• _Given request_
Which of the lines below contain the word "Kron", with capitalization matching? Copy each of those lines in full.

• _Excerpted records_
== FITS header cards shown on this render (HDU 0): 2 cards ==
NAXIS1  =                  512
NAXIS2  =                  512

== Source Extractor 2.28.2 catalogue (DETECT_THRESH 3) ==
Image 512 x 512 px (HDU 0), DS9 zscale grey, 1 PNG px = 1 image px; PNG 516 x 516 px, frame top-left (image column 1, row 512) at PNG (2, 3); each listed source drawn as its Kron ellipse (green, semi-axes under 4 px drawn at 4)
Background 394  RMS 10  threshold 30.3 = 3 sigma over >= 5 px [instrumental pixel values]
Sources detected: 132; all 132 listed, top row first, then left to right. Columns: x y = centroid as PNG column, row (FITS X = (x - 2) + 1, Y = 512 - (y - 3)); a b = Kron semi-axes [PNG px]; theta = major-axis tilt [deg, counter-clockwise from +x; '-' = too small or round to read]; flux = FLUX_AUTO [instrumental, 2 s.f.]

• _Correct result_
Image 512 x 512 px (HDU 0), DS9 zscale grey, 1 PNG px = 1 image px; PNG 516 x 516 px, frame top-left (image column 1, row 512) at PNG (2, 3); each listed source drawn as its Kron ellipse (green, semi-axes under 4 px drawn at 4)
Sources detected: 132; all 132 listed, top row first, then left to right. Columns: x y = centroid as PNG column, row (FITS X = (x - 2) + 1, Y = 512 - (y - 3)); a b = Kron semi-axes [PNG px]; theta = major-axis tilt [deg, counter-clockwise from +x; '-' = too small or round to read]; flux = FLUX_AUTO [instrumental, 2 s.f.]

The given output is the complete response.